Reproduce the passage on severing drill pipe with the pump down device word for word, in full.

READING PASSAGE:
::::::::::
At step 730, the fluid is channeled through the tool bore to the cutting head 20 to sever the pipe. A seal created at the top of the tool prevents fluid from moving past the pump down device 2 annulus with the drill pipe at the anchor point when the pump down device 2 is in operation
In one or more embodiments, the pump down device 2 may be used in Heavy Weight Drill Pipe (HWDP) or other components where there is no internal upset for anchoring the pump down device 2, so an alternative anchoring mechanism will be required. In this case, when the tool unlocks the seal may be bypassed and a pressure change may be observed at surface. At this point, the pumps are stopped and the pump down device 2 is put into its setting cycle either automatically or with additional commands from surface such as some pumps on/off sequencing to confirm this is the required action. Once the alternative anchoring mechanism is set, flow would then be channeled to the cutting head 20 and the severing procedure can begin.
::::::::::
DATA SECTION:
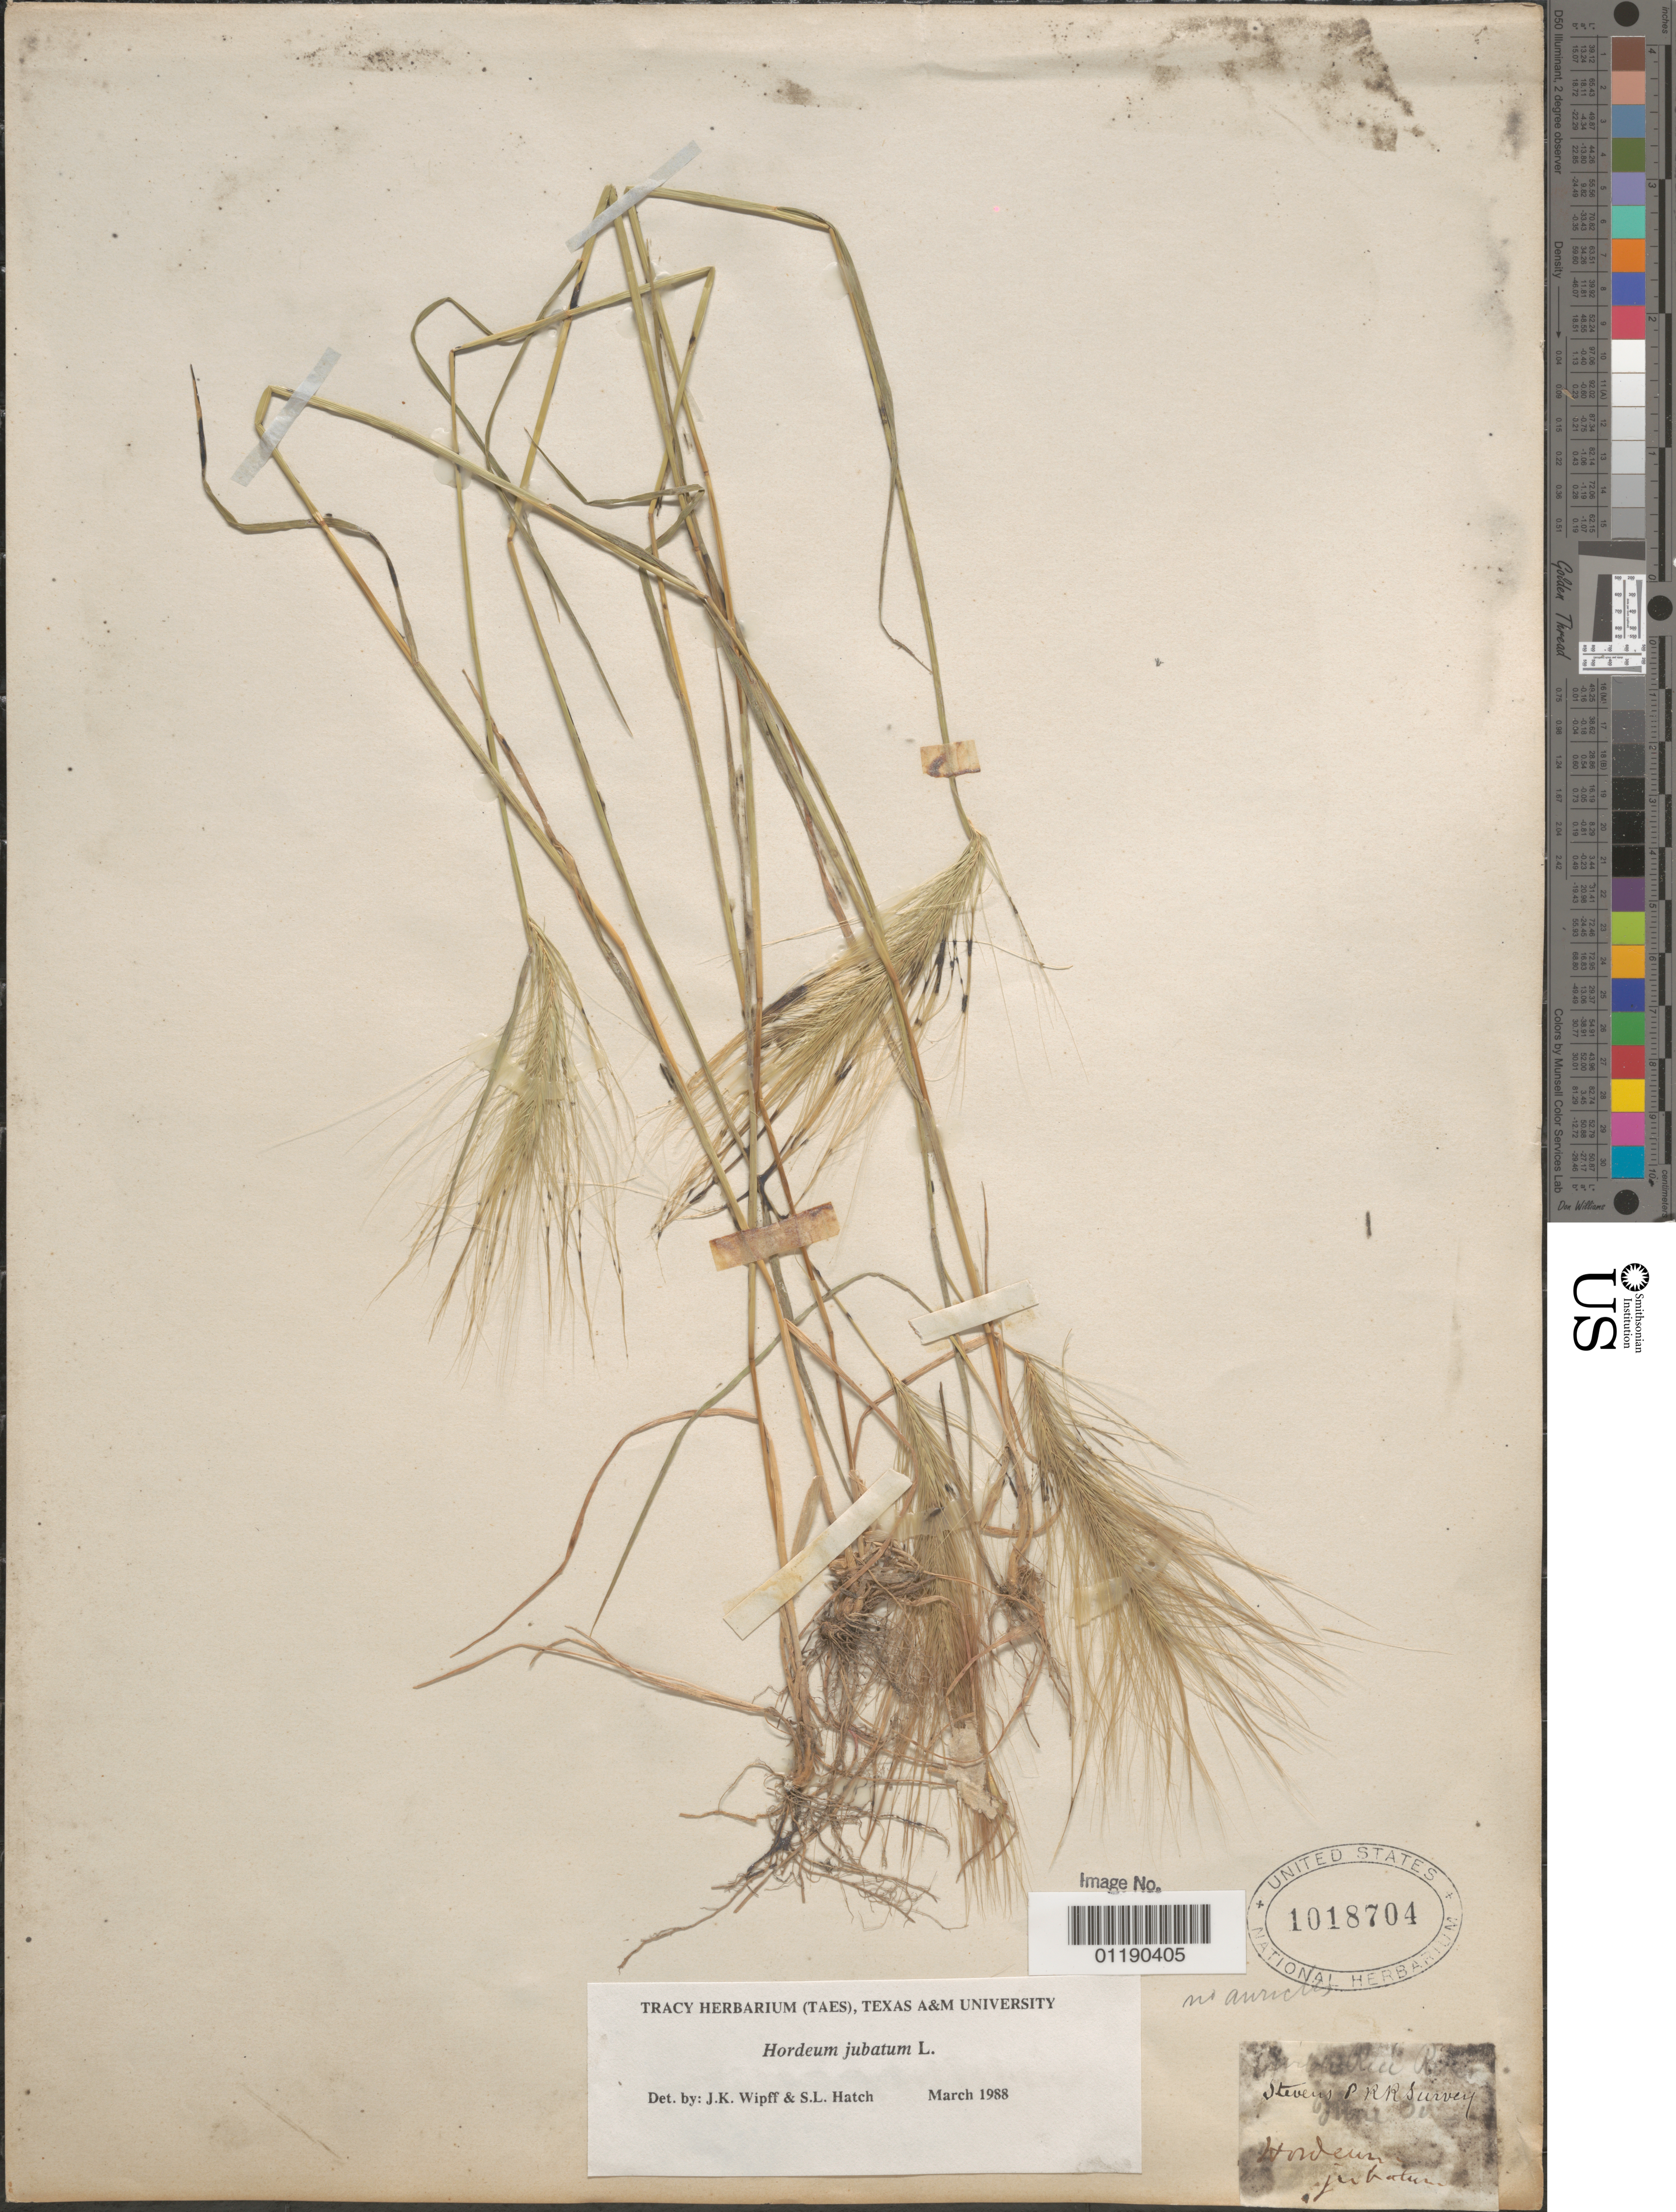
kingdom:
::::::::::
THE REPLY:
At step 730, the fluid is channeled through the tool bore to the cutting head 20 to sever the pipe. A seal created at the top of the tool prevents fluid from moving past the pump down device 2 annulus with the drill pipe at the anchor point when the pump down device 2 is in operation
In one or more embodiments, the pump down device 2 may be used in Heavy Weight Drill Pipe (HWDP) or other components where there is no internal upset for anchoring the pump down device 2, so an alternative anchoring mechanism will be required. In this case, when the tool unlocks the seal may be bypassed and a pressure change may be observed at surface. At this point, the pumps are stopped and the pump down device 2 is put into its setting cycle either automatically or with additional commands from surface such as some pumps on/off sequencing to confirm this is the required action. Once the alternative anchoring mechanism is set, flow would then be channeled to the cutting head 20 and the severing procedure can begin.